For the full benchmark data, see /check/mochi-1/rtx-4090.
Troubleshooting
Out-of-memory partway through generation
The 20GB peak assumes both enable_model_cpu_offload() and enable_vae_tiling() are active. Skipping either pushes peak VRAM well past 24GB — enable_vae_tiling() in particular is what keeps the VAE decode step from spiking. If you still OOM at 49 frames, drop to num_frames=37 or num_frames=25 (output is shorter but quality is unchanged).
"163 frames" attempt OOMs even with tiling
Decoding 163 frames at full precision needs ~70GB per the official diffusers docs — that's H100 territory. On a 4090, stay at 49 frames or split across two 24GB cards using the device_map="auto" + max_memory pattern shown in the same docs.

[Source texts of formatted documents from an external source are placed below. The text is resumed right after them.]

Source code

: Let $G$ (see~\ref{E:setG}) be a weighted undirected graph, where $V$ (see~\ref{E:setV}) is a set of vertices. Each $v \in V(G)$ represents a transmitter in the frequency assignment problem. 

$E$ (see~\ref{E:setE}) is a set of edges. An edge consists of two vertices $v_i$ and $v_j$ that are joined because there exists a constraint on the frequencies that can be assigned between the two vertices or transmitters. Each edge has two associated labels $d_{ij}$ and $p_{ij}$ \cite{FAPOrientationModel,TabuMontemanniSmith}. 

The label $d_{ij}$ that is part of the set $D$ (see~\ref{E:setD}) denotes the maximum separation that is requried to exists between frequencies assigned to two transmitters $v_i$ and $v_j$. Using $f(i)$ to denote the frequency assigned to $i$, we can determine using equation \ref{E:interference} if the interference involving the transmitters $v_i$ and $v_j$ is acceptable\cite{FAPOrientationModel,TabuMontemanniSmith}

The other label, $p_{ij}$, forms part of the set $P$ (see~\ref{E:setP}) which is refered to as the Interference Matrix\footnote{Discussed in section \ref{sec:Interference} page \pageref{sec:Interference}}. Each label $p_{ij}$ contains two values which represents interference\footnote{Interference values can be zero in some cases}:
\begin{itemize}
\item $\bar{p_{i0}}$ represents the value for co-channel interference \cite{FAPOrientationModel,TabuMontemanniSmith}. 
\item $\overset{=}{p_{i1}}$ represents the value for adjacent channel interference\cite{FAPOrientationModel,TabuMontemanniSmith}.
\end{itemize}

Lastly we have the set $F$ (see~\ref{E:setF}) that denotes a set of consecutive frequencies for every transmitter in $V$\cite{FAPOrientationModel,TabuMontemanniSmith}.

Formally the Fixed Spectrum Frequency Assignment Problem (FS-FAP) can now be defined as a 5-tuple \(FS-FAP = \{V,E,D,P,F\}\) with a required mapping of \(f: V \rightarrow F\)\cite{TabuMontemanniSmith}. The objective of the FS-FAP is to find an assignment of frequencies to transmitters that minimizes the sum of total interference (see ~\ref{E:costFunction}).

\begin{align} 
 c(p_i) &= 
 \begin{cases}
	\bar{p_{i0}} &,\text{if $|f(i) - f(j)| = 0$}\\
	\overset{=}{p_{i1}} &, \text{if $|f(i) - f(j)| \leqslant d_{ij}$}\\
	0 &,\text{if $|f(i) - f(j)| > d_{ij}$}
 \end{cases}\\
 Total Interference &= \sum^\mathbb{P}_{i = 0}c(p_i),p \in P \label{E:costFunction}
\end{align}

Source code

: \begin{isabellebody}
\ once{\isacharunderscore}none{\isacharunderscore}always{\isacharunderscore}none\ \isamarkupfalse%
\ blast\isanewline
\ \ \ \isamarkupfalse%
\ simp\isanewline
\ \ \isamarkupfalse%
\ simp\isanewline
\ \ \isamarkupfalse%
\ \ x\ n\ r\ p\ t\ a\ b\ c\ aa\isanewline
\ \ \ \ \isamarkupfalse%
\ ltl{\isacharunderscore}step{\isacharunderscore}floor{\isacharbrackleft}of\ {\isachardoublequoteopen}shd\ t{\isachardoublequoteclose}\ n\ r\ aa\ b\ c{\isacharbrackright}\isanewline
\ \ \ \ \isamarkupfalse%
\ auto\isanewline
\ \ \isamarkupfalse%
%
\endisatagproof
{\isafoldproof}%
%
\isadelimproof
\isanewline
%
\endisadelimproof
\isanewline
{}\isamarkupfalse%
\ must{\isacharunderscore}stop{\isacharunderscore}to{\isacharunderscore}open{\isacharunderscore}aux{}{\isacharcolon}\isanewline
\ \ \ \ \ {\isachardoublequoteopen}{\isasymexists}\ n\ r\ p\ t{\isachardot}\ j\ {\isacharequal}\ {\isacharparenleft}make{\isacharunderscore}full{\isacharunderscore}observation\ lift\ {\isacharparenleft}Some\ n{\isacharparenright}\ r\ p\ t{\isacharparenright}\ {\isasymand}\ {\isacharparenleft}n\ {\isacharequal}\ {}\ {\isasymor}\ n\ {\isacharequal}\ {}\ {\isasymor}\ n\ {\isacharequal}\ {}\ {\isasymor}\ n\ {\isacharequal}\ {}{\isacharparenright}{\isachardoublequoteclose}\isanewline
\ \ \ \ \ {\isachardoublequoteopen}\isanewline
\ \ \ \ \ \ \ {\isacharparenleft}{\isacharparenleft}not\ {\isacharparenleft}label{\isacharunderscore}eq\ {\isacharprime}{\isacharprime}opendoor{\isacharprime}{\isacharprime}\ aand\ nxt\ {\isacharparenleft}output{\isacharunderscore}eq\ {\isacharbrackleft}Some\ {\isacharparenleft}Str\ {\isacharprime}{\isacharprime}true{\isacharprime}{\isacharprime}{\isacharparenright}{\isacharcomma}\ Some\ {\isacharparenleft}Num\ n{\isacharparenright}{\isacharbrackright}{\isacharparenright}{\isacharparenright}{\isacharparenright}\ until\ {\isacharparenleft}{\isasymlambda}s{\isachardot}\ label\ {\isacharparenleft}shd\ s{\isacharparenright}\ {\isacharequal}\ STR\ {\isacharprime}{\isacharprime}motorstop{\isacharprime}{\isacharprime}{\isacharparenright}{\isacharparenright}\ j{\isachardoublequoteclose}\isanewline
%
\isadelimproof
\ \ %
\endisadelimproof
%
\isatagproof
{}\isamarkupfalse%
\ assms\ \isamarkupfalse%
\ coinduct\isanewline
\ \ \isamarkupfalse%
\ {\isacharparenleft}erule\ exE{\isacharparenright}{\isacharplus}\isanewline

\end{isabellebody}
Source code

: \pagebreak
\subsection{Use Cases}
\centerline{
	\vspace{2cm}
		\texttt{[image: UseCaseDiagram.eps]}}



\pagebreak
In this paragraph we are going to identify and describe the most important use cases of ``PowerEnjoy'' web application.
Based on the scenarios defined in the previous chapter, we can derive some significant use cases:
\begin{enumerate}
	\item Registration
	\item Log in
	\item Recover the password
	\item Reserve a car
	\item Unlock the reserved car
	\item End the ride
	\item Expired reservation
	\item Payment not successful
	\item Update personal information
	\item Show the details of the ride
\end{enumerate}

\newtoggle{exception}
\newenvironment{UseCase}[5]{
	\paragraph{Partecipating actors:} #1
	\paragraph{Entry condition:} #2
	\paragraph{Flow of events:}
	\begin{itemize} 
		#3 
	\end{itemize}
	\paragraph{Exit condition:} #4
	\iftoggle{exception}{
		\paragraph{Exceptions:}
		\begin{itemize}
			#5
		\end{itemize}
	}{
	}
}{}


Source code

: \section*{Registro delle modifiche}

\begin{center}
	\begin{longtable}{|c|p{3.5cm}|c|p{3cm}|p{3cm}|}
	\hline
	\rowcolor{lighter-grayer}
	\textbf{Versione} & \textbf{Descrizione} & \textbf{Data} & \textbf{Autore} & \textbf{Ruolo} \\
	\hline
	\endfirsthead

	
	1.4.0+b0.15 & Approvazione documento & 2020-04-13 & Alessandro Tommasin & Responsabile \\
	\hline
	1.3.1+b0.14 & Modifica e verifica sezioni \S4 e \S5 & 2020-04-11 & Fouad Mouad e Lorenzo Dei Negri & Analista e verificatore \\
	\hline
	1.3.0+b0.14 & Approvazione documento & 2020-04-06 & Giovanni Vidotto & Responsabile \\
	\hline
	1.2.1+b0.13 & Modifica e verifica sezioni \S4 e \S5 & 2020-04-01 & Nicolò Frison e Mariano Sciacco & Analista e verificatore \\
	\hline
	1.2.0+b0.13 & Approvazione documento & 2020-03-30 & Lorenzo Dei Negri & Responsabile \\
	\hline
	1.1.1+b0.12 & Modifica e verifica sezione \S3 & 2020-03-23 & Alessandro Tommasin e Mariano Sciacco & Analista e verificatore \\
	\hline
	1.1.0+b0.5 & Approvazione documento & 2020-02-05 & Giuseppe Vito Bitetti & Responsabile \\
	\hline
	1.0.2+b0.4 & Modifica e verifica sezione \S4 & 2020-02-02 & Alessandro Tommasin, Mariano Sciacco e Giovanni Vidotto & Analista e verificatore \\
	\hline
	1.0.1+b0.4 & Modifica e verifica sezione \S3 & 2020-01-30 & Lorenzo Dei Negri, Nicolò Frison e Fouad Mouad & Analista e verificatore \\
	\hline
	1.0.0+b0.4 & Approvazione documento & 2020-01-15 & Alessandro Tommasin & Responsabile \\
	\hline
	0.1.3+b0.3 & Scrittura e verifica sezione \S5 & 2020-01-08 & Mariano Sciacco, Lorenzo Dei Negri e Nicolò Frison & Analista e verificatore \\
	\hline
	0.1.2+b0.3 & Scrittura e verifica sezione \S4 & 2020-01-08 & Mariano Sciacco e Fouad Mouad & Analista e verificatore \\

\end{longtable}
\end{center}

Want lower VRAM still — bitsandbytes 8-bit
The diffusers docs include a bitsandbytes 8-bit quantization recipe that drops both the transformer and the T5-XXL text encoder to 8-bit. Useful on cards smaller than 22GB; on a 24GB 4090 the headroom is comfortable enough that you usually don't need it.

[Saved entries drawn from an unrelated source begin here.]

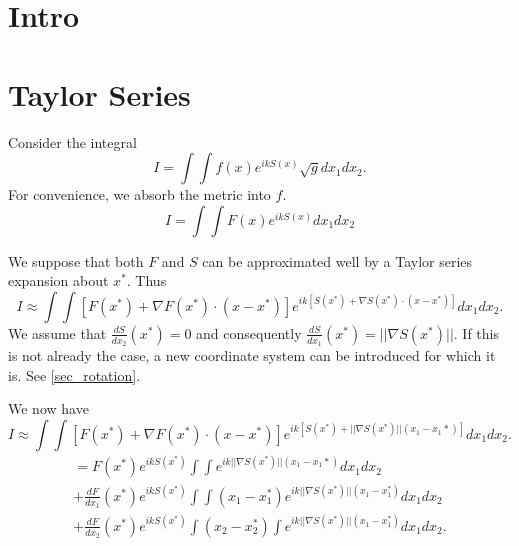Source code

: \documentclass{article}
\newcommand{\norm}[1]{||#1||}
\theoremstyle{plain}
\begin{document}


\section{Intro}\label{sec_intro}



\section{Taylor Series}


Consider the integral
\begin{equation}
	I = \int\int f(x) e^{ikS(x)} \sqrt{g} dx_1dx_2.
\end{equation}
For convenience, we absorb the metric into $f$.
\begin{equation}
	I = \int\int F(x) e^{ikS(x)} dx_1dx_2
\end{equation}



We suppose that both $F$ and $S$ can be approximated well by a Taylor series expansion about $x^*$.
Thus
\begin{equation}
	I \approx \int\int \left[ F(x^*) + \nabla F(x^*) \cdot (x-x^*) \right] e^{ik\left[S(x^*) + \nabla S(x^*)\cdot (x-x^*) \right]} dx_1dx_2.
\end{equation}
We assume that $\frac{dS}{dx_2}(x^*) = 0$ and consequently $\frac{dS}{dx_1}(x^*) = \norm{\nabla S(x^*)}$.
If this is not already the case, a new coordinate system can be introduced for which it is. See \ref{sec_rotation}.


We now have
\begin{equation}
	I \approx \int\int \left[ F(x^*) + \nabla F(x^*) \cdot (x-x^*) \right] e^{ik\left[S(x^*) + \norm{\nabla S(x^*)}(x_1-x_1*) \right]} dx_1dx_2.
\end{equation}
\begin{multline}
	= F(x^*) e^{ikS(x^*)} \int\int e^{ik\norm{\nabla S(x^*)}(x_1-x_1*)} dx_1dx_2 \\
	+ \frac{dF}{dx_1}(x^*) e^{ikS(x^*)} \int\int (x_1-x_1^*) e^{ik\norm{\nabla S(x^*)}(x_1-x_1^*)} dx_1dx_2 \\
	+ \frac{dF}{dx_2}(x^*) e^{ikS(x^*)} \int (x_2-x_2^*) \int e^{ik\norm{\nabla S(x^*)}(x_1-x_1^*)} dx_1dx_2.
\end{multline}
\end{document}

ComfyUI path instead of diffusers
If you'd rather stay in ComfyUI, the community wrapper kijai/ComfyUI-MochiWrapper reports fitting "under 20GB" depending on frame count, with sage / flash / sdpa attention selectable. ComfyUI native also gained Mochi support upstream in late 2024 — both paths target the same genmo/mochi-1-preview weights.
Video has audio? No — Mochi 1 is silent
Mochi 1 generates video frames only; there's no audio track. Add audio in post with FFmpeg or a separate TTS / music model.